What the exercise asks:
Put the lines below, from the line with "Outline right heart" up to and including the line with "35L136 31H122L105 38L98", into a Markdown table whose columns are Number and Line. Skip any blank lines and leave the pictures out.

Records for the exercise:
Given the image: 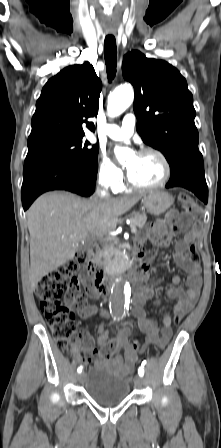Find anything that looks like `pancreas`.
<instances>
[{
	"label": "pancreas",
	"mask_w": 221,
	"mask_h": 448,
	"mask_svg": "<svg viewBox=\"0 0 221 448\" xmlns=\"http://www.w3.org/2000/svg\"><path fill=\"white\" fill-rule=\"evenodd\" d=\"M147 221L146 214H137L131 217V226L143 228ZM118 241L111 239L99 254L102 265L106 271H117L123 265L122 252L116 248Z\"/></svg>",
	"instance_id": "obj_1"
}]
</instances>
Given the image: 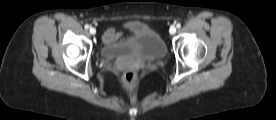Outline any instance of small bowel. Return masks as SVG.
<instances>
[{
  "mask_svg": "<svg viewBox=\"0 0 276 120\" xmlns=\"http://www.w3.org/2000/svg\"><path fill=\"white\" fill-rule=\"evenodd\" d=\"M120 36L119 33H117L114 29H109L106 31L105 35H104V39L107 42H110L116 38H118Z\"/></svg>",
  "mask_w": 276,
  "mask_h": 120,
  "instance_id": "c3829d8e",
  "label": "small bowel"
}]
</instances>
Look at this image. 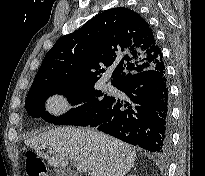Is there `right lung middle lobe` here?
Listing matches in <instances>:
<instances>
[{
	"label": "right lung middle lobe",
	"instance_id": "1",
	"mask_svg": "<svg viewBox=\"0 0 205 176\" xmlns=\"http://www.w3.org/2000/svg\"><path fill=\"white\" fill-rule=\"evenodd\" d=\"M63 94L73 100V104L80 106L72 109L62 117H55L45 112V101L52 94ZM95 90L93 84L50 85L29 92L25 101L27 113L32 117H42L55 125H88L96 113L103 108L113 97L104 95Z\"/></svg>",
	"mask_w": 205,
	"mask_h": 176
}]
</instances>
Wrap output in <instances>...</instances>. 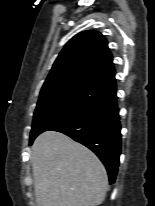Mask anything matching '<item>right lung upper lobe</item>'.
I'll return each instance as SVG.
<instances>
[{
  "label": "right lung upper lobe",
  "instance_id": "1",
  "mask_svg": "<svg viewBox=\"0 0 155 206\" xmlns=\"http://www.w3.org/2000/svg\"><path fill=\"white\" fill-rule=\"evenodd\" d=\"M85 86L105 94L116 89L112 54L105 37L83 31L64 46L45 80L42 91Z\"/></svg>",
  "mask_w": 155,
  "mask_h": 206
}]
</instances>
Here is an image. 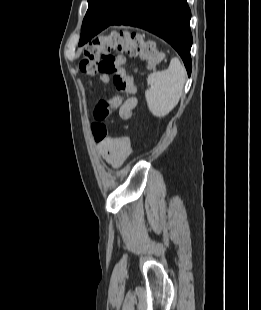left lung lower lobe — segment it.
Returning a JSON list of instances; mask_svg holds the SVG:
<instances>
[{
	"mask_svg": "<svg viewBox=\"0 0 261 310\" xmlns=\"http://www.w3.org/2000/svg\"><path fill=\"white\" fill-rule=\"evenodd\" d=\"M191 12L186 0H125L119 13L109 21L91 20L82 25L79 46L110 25L145 29L168 42L181 56L188 75L192 64L190 49Z\"/></svg>",
	"mask_w": 261,
	"mask_h": 310,
	"instance_id": "0a47b994",
	"label": "left lung lower lobe"
}]
</instances>
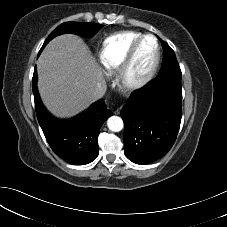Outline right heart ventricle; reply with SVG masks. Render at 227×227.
Listing matches in <instances>:
<instances>
[{
    "label": "right heart ventricle",
    "instance_id": "1",
    "mask_svg": "<svg viewBox=\"0 0 227 227\" xmlns=\"http://www.w3.org/2000/svg\"><path fill=\"white\" fill-rule=\"evenodd\" d=\"M142 35L136 31H122L105 38L98 52L102 66L108 72L118 70L132 44Z\"/></svg>",
    "mask_w": 227,
    "mask_h": 227
}]
</instances>
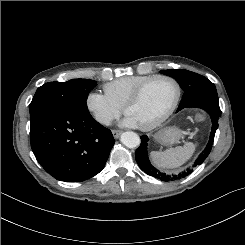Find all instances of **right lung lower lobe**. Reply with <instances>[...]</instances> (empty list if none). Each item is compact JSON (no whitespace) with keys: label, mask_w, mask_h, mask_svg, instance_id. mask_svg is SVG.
<instances>
[{"label":"right lung lower lobe","mask_w":245,"mask_h":245,"mask_svg":"<svg viewBox=\"0 0 245 245\" xmlns=\"http://www.w3.org/2000/svg\"><path fill=\"white\" fill-rule=\"evenodd\" d=\"M32 151L55 179L84 181L105 166L115 143L111 131L89 114L43 109L30 116Z\"/></svg>","instance_id":"right-lung-lower-lobe-1"}]
</instances>
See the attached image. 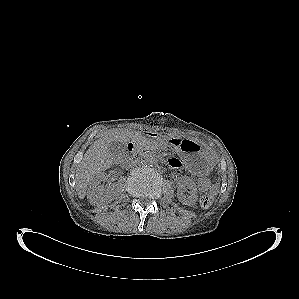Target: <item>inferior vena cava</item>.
Wrapping results in <instances>:
<instances>
[{
  "label": "inferior vena cava",
  "mask_w": 299,
  "mask_h": 299,
  "mask_svg": "<svg viewBox=\"0 0 299 299\" xmlns=\"http://www.w3.org/2000/svg\"><path fill=\"white\" fill-rule=\"evenodd\" d=\"M139 164V162L137 160H131L128 162L127 166L132 168V167H136Z\"/></svg>",
  "instance_id": "1"
}]
</instances>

Finished answer:
| Number | Line |
|---|---|
| 1 | Outline right heart ventricle; reply with SVG masks. Render at 227×227. |
| 2 | Listing matches in <instances>: |
| 3 | <instances> |
| 4 | [{ |
| 5 |     "label": "right heart ventricle", |
| 6 |     "instance_id": "1", |
| 7 |     "mask_svg": "<svg viewBox=\"0 0 227 227\" xmlns=\"http://www.w3.org/2000/svg\"><path fill=\"white\" fill-rule=\"evenodd\" d=\"M142 35L136 31H122L105 38L98 52L102 66L108 72L118 70L132 44Z\"/></svg>", |